Sous l’influence du droit européen, le législateur a consacré en 2024 l’assimilation des périodes d’absence pour maladie non professionnelle à du temps de travail effectif ouvrant droit à congés payés. Le salarié acquiert alors deux jours de congé par mois. S’il est en arrêt maladie avant son départ en congé, il bénéficie d’un report, d’une durée de quinze mois, pour poser ses congés non pris. En revanche, la jurisprudence française, en contradiction avec la Cour de justice de l’Union européenne, n’accorde pas de droit au report si le salarié tombe malade pendant ses congés.
En outre, le salarié absent pour maladie :
- est pris en compte dans l’effectif de l’entreprise sans restriction ni condition, quelle que soit la durée de l’absence ;
- est éligible et peut se porter candidat aux fonctions représentatives ;
- est électeur et figure sur les listes électorales ;
peut être désigné comme délégué syndical ou représentant de la section syndicale.
Licenciement du salarié malade
L’arrêt maladie ne suspend pas la procédure de licenciement.

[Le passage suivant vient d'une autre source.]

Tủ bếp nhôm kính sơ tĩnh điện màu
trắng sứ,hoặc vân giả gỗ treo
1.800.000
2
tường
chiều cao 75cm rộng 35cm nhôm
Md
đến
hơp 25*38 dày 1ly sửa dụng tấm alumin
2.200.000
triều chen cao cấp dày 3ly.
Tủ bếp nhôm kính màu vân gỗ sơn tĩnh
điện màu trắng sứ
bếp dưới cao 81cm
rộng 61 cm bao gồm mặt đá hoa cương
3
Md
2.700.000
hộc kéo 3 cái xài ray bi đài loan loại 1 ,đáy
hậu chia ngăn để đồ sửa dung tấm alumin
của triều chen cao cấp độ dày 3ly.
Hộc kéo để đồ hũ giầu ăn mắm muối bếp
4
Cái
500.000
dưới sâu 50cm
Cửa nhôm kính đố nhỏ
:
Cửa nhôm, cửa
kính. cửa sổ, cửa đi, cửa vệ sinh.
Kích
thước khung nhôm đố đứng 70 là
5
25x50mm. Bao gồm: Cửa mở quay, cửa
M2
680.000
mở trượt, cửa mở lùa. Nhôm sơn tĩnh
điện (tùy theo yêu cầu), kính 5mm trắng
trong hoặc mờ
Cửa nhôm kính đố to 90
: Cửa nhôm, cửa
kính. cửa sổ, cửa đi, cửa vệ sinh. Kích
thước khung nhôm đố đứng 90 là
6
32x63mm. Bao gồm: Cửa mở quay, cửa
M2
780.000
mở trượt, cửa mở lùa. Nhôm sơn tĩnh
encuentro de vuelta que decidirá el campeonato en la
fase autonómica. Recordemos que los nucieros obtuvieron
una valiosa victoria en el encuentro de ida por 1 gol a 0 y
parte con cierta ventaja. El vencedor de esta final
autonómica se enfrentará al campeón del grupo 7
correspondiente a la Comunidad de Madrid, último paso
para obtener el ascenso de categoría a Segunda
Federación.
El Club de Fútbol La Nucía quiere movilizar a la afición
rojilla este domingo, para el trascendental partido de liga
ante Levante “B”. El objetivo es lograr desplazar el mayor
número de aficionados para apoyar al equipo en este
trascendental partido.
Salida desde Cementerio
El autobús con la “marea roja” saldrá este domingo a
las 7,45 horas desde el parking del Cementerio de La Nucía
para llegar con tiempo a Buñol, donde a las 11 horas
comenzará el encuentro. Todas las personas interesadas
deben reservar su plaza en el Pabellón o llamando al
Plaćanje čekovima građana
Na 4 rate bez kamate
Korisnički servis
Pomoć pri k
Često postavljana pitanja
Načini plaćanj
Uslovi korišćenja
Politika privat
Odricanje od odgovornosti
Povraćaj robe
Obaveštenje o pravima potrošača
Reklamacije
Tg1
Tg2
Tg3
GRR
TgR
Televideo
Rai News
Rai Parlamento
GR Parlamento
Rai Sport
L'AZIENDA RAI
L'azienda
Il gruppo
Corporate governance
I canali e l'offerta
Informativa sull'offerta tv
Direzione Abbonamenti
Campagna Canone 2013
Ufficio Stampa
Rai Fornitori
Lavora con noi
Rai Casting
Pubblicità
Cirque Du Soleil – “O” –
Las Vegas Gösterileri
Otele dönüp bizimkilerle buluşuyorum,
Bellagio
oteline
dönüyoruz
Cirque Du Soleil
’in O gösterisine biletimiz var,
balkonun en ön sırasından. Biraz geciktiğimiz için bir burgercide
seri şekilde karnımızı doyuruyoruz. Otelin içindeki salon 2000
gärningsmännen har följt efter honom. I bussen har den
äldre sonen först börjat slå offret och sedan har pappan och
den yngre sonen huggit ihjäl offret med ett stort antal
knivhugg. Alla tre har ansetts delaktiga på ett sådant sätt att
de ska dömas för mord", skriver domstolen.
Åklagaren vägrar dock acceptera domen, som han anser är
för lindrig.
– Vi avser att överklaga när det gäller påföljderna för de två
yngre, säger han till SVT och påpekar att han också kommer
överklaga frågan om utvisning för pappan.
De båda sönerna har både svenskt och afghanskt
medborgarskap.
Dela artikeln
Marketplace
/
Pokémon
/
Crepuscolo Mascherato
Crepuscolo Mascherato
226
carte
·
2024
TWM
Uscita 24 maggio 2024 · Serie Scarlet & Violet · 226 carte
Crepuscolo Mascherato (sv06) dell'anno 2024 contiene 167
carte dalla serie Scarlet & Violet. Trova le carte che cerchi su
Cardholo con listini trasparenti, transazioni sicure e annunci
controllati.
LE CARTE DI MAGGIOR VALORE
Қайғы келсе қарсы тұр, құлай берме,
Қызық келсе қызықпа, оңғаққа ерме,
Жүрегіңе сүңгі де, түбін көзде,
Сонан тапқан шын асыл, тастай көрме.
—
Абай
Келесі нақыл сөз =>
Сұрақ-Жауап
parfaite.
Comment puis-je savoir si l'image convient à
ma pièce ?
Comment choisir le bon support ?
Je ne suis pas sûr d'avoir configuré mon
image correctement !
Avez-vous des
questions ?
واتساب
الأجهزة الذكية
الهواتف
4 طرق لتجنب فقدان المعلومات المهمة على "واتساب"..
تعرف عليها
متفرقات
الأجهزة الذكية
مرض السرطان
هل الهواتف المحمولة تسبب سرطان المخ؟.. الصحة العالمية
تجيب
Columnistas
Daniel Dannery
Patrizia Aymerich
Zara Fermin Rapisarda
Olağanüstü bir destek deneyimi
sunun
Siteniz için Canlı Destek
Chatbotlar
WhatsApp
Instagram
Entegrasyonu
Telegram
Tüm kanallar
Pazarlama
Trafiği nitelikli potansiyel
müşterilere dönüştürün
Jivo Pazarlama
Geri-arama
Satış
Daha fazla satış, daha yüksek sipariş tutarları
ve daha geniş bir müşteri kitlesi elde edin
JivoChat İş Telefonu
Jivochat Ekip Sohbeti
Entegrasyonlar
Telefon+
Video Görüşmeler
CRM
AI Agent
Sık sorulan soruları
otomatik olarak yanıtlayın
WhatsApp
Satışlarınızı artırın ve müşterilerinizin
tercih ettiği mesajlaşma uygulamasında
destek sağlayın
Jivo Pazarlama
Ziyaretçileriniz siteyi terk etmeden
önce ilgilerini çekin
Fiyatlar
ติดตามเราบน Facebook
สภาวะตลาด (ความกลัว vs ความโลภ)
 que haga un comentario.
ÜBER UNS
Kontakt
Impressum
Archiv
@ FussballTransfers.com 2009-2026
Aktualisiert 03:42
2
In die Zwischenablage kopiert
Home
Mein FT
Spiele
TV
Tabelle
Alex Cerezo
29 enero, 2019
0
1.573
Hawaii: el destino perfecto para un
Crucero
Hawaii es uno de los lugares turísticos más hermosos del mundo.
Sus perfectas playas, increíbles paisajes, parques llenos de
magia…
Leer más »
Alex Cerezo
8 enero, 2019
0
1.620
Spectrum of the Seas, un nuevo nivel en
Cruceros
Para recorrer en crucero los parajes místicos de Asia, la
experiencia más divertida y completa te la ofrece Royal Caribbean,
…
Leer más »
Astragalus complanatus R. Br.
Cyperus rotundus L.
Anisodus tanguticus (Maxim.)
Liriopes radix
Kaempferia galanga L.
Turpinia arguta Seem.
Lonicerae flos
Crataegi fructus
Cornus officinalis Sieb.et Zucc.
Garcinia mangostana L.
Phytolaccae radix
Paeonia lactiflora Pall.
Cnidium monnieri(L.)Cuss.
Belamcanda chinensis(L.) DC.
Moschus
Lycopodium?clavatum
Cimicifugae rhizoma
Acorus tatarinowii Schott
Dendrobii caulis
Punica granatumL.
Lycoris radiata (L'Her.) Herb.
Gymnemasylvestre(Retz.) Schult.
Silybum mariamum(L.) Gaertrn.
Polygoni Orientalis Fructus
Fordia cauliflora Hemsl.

Pendant la suspension du contrat de travail du salarié, l’employeur peut licencier le salarié malade sous certaines conditions. Le régime juridique applicable est moins protecteur qu’en cas d’accident du travail ou de maladie professionnelle. Le licenciement doit reposer sur une cause réelle et sérieuse, il peut s’agir d’un motif tenant à la personne du salarié ou d’un motif économique, mais il ne peut être fondé sur l’état de santé ou le handicap du salarié. En revanche, les absences répétées ou l’absence prolongée pour maladie peuvent justifier le licenciement du salarié si elles entraînent des perturbations dans le bon fonctionnement de l’entreprise, rendant nécessaire le remplacement définitif du salarié. Ces deux conditions sont cumulatives et doivent être établies. À défaut, le licenciement est jugé sans cause réelle et sérieuse.
Indemnisation du salarié
Durant la maladie, la prestation de travail n’étant plus assurée, la rémunération du salarié est elle aussi suspendue. Sous réserve de respecter certaines formalités et de remplir les conditions requises, il peut percevoir des indemnités journalières de la Sécurité sociale, après un délai de carence de trois jours. Pour les arrêts de travail ayant débuté au 1er avril 2025, leur plafond est passé de 1,8 à 1,4 Smic.
Ces indemnités ne compensant pas la totalité de la perte de salaire, la loi impose à l’employeur le versement d’indemnités complémentaires. Ces dernières sont versées après un délai de carence de sept jours.
L’employeur est en droit d’organiser une contre-visite médicale afin de vérifier si l’état de santé du salarié lui interdit bien de travailler. Ses modalités de mise en œuvre sont précisées par décret (D. nº 2024-692, 5 juill. 2024, JO 6 juillet).
Point spécial : l’inaptitude du salarié
Un salarié peut être déclaré inapte par le médecin du travail à occuper son poste, à la suite d’un accident ou d’une maladie. L’avis d’inaptitude peut donner lieu à une contestation devant le conseil de Prud’hommes. Une obligation de reclassement du salarié incombe à l’employeur, sauf si le médecin du travail a expressément mentionné dans son avis que tout maintien du salarié dans un emploi serait gravement préjudiciable à sa santé, ou que l’état de santé du salarié fait obstacle à tout reclassement dans un emploi.
Ce n’est qu’en cas d’impossibilité de reclassement que l’employeur peut procéder au licenciement du salarié pour ce motif. À défaut de reclassement ou de licenciement à l’issue du délai d’un mois suivant l’examen médical, l’employeur doit reprendre le versement des salaires. Une jurisprudence abondante de la Cour de cassation apporte de nombreuses précisions, notamment sur la contestation de l’avis d’inaptitude et l’obligation de reclassement.